Night of the Comet seems closer to Escape from New York than Dawn of the Dead. It’s a fun, humoured, if somewhat throwaway 80s flick that still tackles serious themes and subjects.

It barely constitutes a horror film; most of the time, the zombies are human in form, or appear briefly in a dream sequence, or in one or two other scenes. The film isn’t a fight against zombies, it’s a factionalised fight within a humanless world – fights amongst each other. Honestly, a 15 rating seems too much. The focus is squarely on our protagonists. It’s refreshingly familial, and fairly feminist with its two female leads. It’s a very 80s film, but that’s no bad thing. It’s a coming of age story within a world where there is no-one else, with all the responsibility, individuality and freedom that entails.

An apocalyptic event isn’t presented through CGI, but as the entirety of society turned to dust – a much more terrifying thought than a plague of zombies. It becomes a little more ambiguous. Through the conceit of how our leads have survived, there’s a dichotomy between the interior and exterior world.
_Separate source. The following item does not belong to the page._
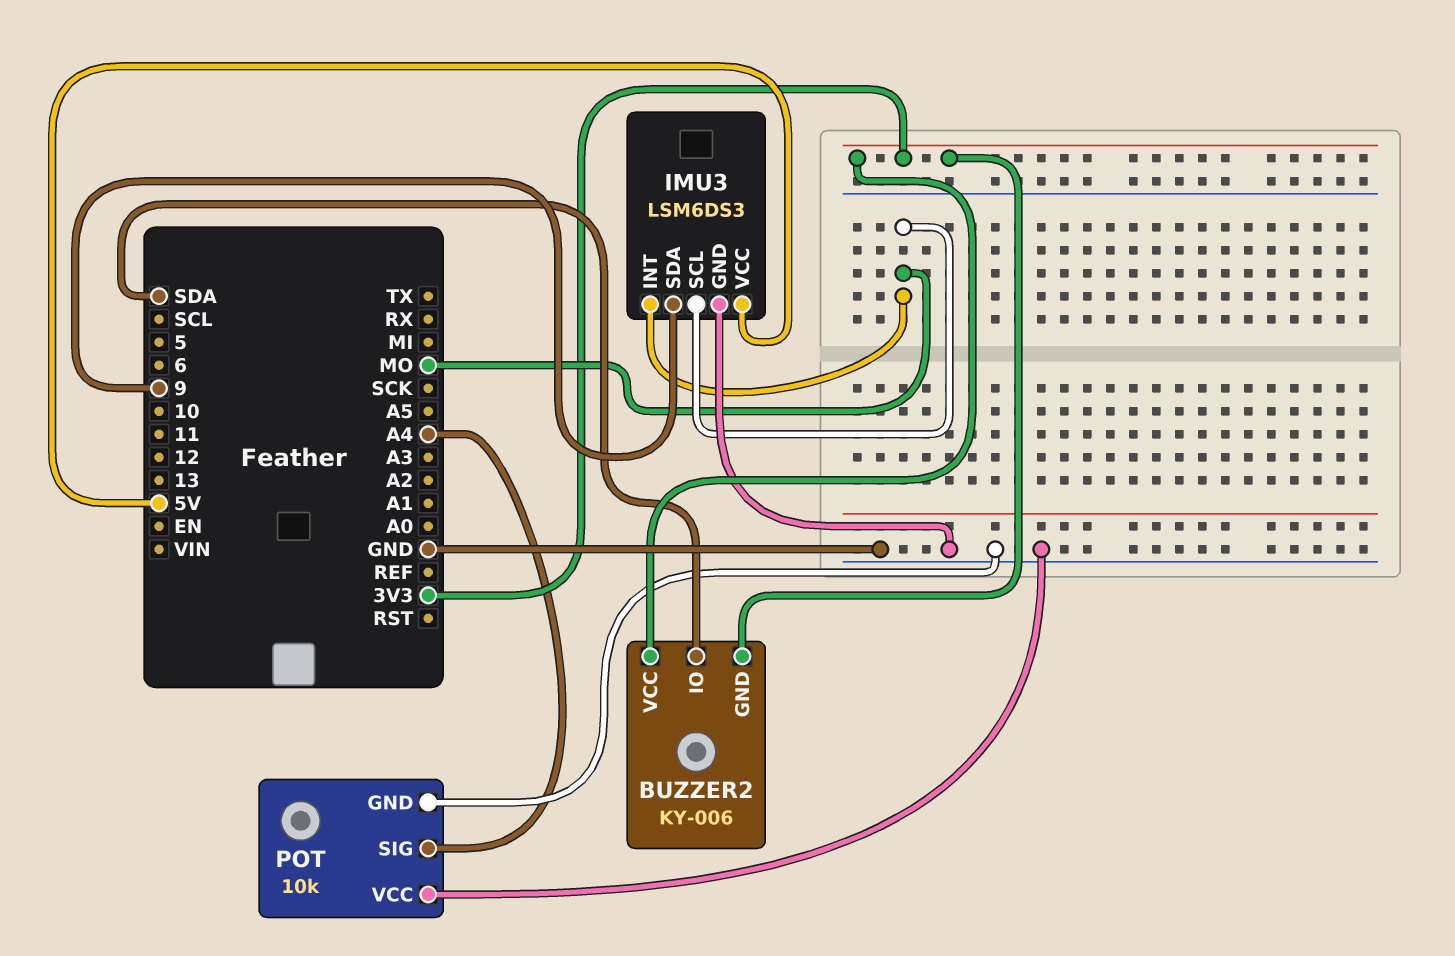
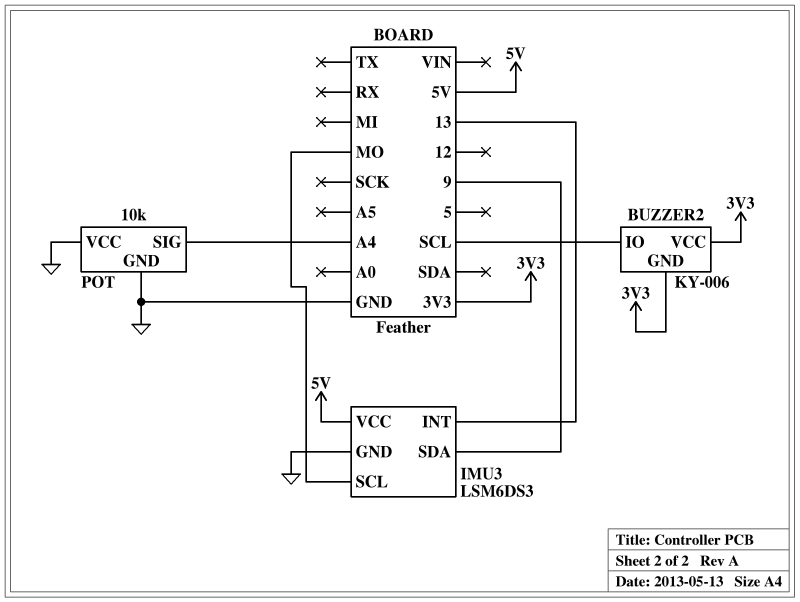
BUZZER2 pin IO: SDA -> SCL
IMU3 pin INT: MO -> 13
It is the teenagers and the mallrats, existing within the interior world of television and radio, that have survived to build our new world – not the adults, who stand outside with overpriced boppers waiting for a comet show.

Arthur Albert provides some fantastic cinematography, creating a portrait of a humanless, orange tinted Los Angeles, that lives on through routines and mechanisation – sprinklers spraying the glass for no human to observe; televisions playing to no viewers, that reminds me somewhat of Koyaanisqatsi (1982).